Alone in the Room
I was often the only woman in the room. At university, in boardrooms, in sales meetings where I counted — one, two, three, four of us among hundreds of men. I kept walking in. There were labels and expectations that didn’t feel right to me — for the woman working in a man’s field, for the working mother, for the young widow, for the aging woman. Each time I refused and looked for something truer.
The women before me did the same without language for it. A mother who put herself through college. A grandmother who kept working after World War II because she understood that independence was something you hold onto. An Aunt who divorced on her terms. They refused to accept the norms of the time — and they gave me permission before I knew I needed it.
As a child my mother would drive my sister and me to the store at night, we’d find ourselves looking into lit windows, wondering how other people lived. That watching never left me. When role models were absent, I looked for other options — through literature, cinema, and the lives I witnessed elsewhere.

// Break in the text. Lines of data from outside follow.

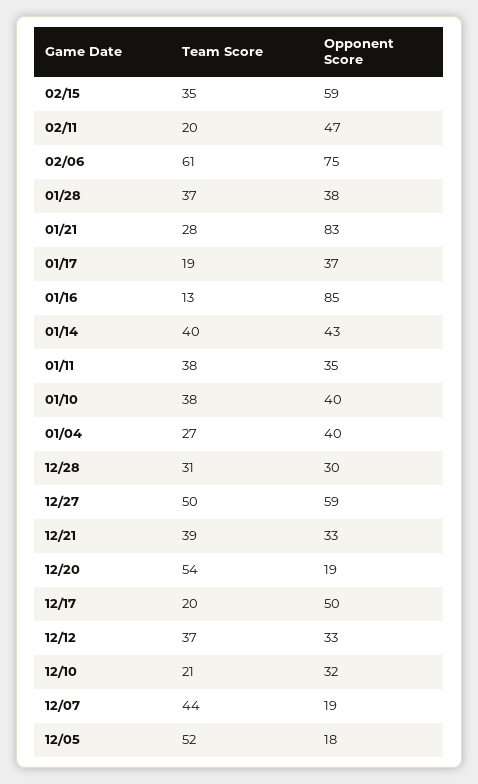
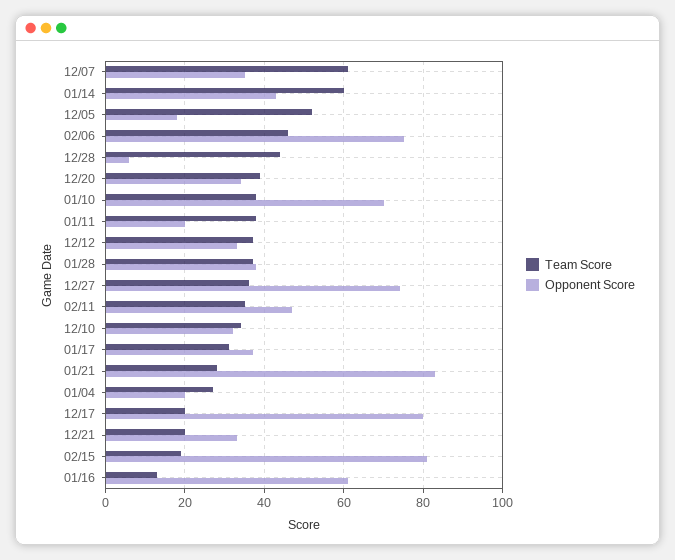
Team Score, 02/15: 35 -> 20
Opponent Score, 02/15: 59 -> 80
Team Score, 02/11: 20 -> 35
Team Score, 02/06: 61 -> 45
Team Score, 01/17: 19 -> 30
Opponent Score, 01/16: 85 -> 60
Team Score, 01/14: 40 -> 60
Opponent Score, 01/11: 35 -> 20
Opponent Score, 01/10: 40 -> 70
Opponent Score, 01/04: 40 -> 20
Team Score, 12/28: 31 -> 45
Opponent Score, 12/28: 30 -> 5
Team Score, 12/27: 50 -> 35
Opponent Score, 12/27: 59 -> 75
Team Score, 12/21: 39 -> 20
Team Score, 12/20: 54 -> 40
Opponent Score, 12/20: 19 -> 35
Opponent Score, 12/17: 50 -> 80
Team Score, 12/10: 21 -> 35
Team Score, 12/07: 44 -> 60
Opponent Score, 12/07: 19 -> 35

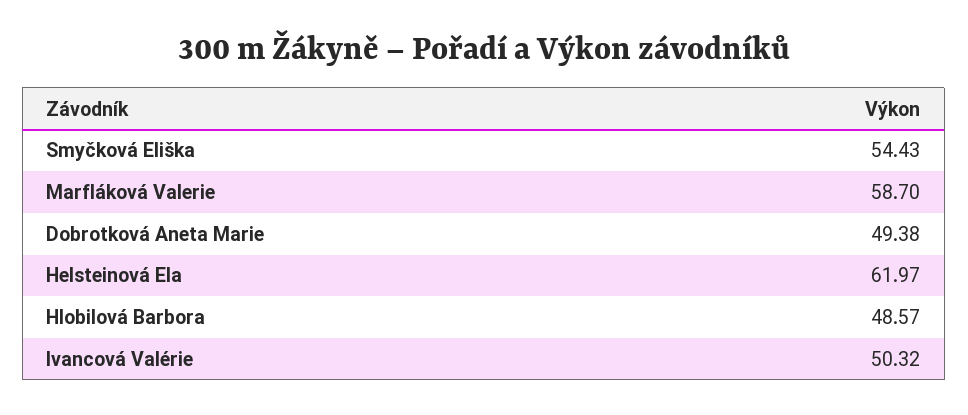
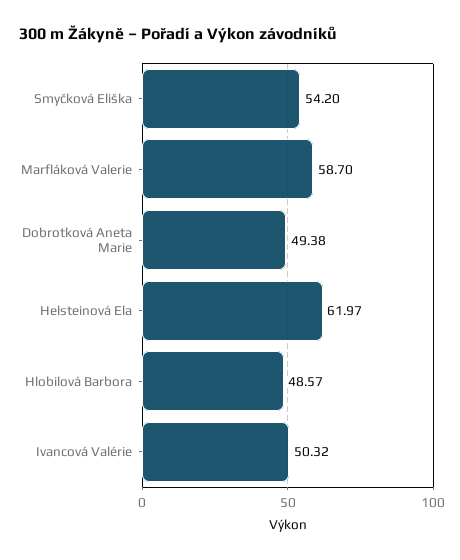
Smyčková Eliška: 54.43 -> 54.2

Mine was a quiet refusal. I know that kitchen where women’s roles were so defined. I know what it asked of me. Instead, I kept my name, kept my femininity, and did the work. Edith Wharton wrote that a woman’s clothes are the terms of her reception. I believed that so was everything else — her title, her grief, her desire, her aging. My femininity was currency in some rooms and a liability in others. I learned which was which. It was always mine.
Alone in the Room draws from decades of that search — portraits, found objects, inhabited spaces, and dreamscapes. The world was changing quickly. Doors were opening. I was determined to walk through them, push boundaries, and shape the life I wanted. To create new possibilities and inspire new conversations. It will continue to change quickly.